BEGIN Given passage

In 1988 as his career was winding down the rumors of his love of the rails came to a head when Dent refused to take a mandatory drug test, leading the NFL to hand him a 30-day suspension from the league. The turmoil turned into a bit of a watershed moment in leading to new, strict language in the league’s collective bargaining agreement… but for Dent, it turned into the crack that broke the dam. He was labeled a drug addict, went on to find trouble with the law, and today he is fighting for Hall of Fame induction that eludes him as some suggest his drug problems, coming at the height of the NFL’s cocaine epidemic while serving as the face of the league’s most dominant defense ever, stand in the way of those crucial votes.
You think he’s cleared up, gotten clean, and moved on… and you wake up one day and there he is again.
You know Lawrence Taylor and his record of off-the-field (and sometimes on the field) performance. If not, we suggest you try this nifty trick. Type “Lawrence Taylor Legal History” into Google and you’ll get THIS.
To be fair, that graphic starts in the 1800′s with some other Lawrence Taylor, but note the TREMENDOUS spike in the graph starting in 1986. Everything after that date belongs to LT. We won’t recount here (all of the hits are there in the Google link), but know this… Taylor could be the top dog on this list. He SHOULD be the top dog on this list… but he ain’t done yet and we’d hate to rob him of his pursuit of those goals.

END Given passage
BEGIN Record excerpts

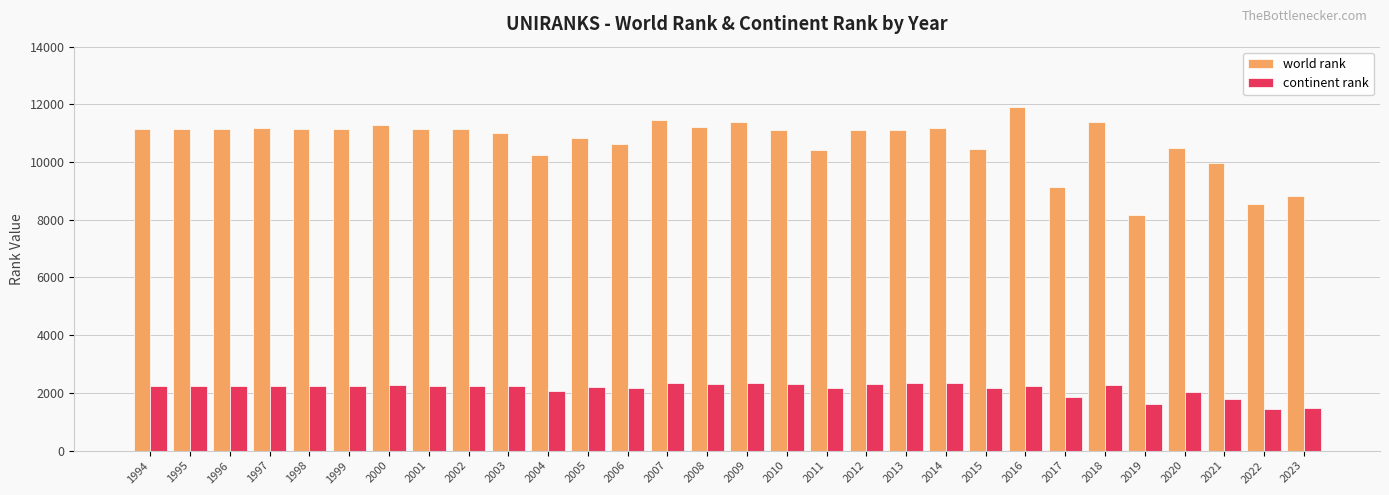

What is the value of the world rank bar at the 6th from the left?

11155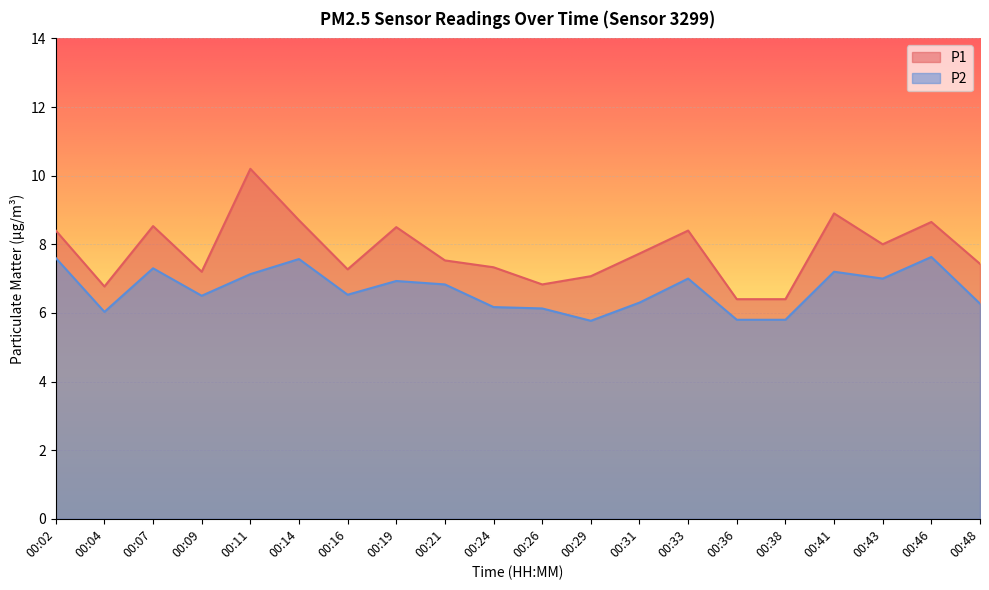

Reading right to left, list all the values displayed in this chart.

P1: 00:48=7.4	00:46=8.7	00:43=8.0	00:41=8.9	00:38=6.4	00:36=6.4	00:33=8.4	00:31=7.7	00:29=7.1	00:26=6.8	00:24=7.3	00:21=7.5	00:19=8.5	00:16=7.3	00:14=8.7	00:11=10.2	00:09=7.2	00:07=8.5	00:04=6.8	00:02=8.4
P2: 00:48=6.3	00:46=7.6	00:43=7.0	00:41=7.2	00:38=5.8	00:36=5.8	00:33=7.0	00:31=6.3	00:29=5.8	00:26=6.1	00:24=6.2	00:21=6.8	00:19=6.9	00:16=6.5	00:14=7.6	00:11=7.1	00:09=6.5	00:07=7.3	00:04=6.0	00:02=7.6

END Record excerpts

Task brief:
Reproduce the part of the passage about NFL players' off-field troubles from "You think he’s" up to and including "you’ll get THIS.".

Expected answer:
You think he’s cleared up, gotten clean, and moved on… and you wake up one day and there he is again.
You know Lawrence Taylor and his record of off-the-field (and sometimes on the field) performance. If not, we suggest you try this nifty trick. Type “Lawrence Taylor Legal History” into Google and you’ll get THIS.